WORK ITEM: Could you give the entries again, from the start up to and including the line with "A audiência atende", replacing "Privacy Policy" with "Informativa sulla privacy" and changing nothing else?

MATERIALS PROVIDED:
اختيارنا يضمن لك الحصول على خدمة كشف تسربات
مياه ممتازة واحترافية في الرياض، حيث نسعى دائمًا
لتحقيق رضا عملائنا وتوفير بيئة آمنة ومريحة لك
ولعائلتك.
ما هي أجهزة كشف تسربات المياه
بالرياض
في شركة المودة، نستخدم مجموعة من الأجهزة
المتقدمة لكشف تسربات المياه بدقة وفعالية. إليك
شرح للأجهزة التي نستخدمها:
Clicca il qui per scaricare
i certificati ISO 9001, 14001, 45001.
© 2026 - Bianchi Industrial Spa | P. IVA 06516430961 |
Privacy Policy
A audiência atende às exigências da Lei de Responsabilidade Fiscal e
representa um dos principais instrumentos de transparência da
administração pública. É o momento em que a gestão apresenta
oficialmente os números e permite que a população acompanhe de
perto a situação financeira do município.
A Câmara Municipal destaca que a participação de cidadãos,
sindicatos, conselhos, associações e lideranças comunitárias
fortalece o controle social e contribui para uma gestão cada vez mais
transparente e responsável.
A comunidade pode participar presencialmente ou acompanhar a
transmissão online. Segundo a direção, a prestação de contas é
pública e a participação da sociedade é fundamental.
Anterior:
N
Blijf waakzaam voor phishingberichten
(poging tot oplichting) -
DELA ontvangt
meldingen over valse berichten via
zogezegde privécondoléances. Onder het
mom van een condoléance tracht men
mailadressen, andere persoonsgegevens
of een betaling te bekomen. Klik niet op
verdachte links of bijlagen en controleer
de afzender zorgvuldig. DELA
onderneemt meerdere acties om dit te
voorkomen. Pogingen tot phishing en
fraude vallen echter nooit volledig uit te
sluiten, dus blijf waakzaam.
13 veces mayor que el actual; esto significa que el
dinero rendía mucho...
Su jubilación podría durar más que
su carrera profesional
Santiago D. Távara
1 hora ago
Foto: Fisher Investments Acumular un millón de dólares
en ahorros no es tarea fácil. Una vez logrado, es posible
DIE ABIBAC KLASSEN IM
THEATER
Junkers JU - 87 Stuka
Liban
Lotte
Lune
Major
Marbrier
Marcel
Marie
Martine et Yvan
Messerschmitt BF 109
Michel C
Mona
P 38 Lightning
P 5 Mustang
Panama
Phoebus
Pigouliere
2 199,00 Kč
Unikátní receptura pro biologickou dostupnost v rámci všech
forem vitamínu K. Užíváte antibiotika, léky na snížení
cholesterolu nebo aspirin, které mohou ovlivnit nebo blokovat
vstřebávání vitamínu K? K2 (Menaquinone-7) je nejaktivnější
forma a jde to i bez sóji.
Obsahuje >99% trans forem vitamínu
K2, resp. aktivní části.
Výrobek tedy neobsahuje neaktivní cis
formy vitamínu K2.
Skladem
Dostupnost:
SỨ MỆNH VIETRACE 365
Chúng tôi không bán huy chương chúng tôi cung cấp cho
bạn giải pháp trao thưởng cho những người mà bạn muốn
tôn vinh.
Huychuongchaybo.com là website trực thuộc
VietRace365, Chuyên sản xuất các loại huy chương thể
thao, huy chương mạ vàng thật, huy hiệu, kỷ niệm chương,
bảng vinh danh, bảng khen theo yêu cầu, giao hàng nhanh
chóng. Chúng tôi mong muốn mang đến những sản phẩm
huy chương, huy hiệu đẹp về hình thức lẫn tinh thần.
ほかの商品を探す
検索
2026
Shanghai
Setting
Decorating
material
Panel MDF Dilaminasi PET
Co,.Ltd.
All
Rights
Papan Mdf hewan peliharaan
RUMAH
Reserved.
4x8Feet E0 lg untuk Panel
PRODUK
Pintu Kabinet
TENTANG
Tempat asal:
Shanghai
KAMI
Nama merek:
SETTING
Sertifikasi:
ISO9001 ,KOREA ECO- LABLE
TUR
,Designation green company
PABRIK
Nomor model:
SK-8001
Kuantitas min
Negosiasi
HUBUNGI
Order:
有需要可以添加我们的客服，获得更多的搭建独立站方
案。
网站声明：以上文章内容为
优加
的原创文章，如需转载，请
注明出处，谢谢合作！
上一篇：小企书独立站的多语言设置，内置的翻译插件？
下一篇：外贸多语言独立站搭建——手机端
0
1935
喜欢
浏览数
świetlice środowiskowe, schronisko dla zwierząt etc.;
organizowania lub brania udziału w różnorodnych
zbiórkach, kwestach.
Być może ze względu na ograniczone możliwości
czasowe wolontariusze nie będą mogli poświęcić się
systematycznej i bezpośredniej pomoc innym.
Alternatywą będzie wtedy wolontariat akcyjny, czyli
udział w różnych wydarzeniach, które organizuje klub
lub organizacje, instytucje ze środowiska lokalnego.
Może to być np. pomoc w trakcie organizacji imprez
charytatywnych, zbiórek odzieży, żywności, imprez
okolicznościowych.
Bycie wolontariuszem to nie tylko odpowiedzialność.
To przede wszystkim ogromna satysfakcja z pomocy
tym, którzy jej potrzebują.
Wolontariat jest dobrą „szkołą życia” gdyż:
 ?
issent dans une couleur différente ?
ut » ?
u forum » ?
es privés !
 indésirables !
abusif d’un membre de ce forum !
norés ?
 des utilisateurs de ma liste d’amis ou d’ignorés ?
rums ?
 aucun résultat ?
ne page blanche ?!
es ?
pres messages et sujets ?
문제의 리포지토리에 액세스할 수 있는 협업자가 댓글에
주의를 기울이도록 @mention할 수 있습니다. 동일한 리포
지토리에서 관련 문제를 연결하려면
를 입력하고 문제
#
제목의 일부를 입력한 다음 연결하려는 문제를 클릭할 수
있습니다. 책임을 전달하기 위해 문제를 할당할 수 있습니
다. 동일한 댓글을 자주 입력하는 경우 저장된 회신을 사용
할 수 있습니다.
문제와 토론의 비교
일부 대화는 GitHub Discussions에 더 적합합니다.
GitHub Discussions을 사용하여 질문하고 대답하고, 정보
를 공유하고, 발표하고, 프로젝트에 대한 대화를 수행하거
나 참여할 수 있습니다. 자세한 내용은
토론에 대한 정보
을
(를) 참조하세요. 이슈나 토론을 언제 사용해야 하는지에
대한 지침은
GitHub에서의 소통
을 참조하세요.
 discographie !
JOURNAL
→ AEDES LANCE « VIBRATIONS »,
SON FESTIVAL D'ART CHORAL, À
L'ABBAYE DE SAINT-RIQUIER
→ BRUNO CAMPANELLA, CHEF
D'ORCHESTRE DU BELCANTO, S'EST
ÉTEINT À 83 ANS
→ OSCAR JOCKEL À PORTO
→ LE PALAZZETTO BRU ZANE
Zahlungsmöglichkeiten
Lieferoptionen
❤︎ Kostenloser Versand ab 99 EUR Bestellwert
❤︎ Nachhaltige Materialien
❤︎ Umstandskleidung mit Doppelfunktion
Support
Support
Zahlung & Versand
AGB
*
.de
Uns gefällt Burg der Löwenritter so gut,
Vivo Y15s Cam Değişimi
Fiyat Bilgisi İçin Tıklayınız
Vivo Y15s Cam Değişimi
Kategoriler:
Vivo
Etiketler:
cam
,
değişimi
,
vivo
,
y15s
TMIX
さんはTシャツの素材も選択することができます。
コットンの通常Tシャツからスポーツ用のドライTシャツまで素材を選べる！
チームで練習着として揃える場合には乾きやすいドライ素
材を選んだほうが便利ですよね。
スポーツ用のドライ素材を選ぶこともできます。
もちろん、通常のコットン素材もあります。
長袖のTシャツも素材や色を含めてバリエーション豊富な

EXERCISE OUTPUT:
اختيارنا يضمن لك الحصول على خدمة كشف تسربات
مياه ممتازة واحترافية في الرياض، حيث نسعى دائمًا
لتحقيق رضا عملائنا وتوفير بيئة آمنة ومريحة لك
ولعائلتك.
ما هي أجهزة كشف تسربات المياه
بالرياض
في شركة المودة، نستخدم مجموعة من الأجهزة
المتقدمة لكشف تسربات المياه بدقة وفعالية. إليك
شرح للأجهزة التي نستخدمها:
Clicca il qui per scaricare
i certificati ISO 9001, 14001, 45001.
© 2026 - Bianchi Industrial Spa | P. IVA 06516430961 |
Informativa sulla privacy
A audiência atende às exigências da Lei de Responsabilidade Fiscal e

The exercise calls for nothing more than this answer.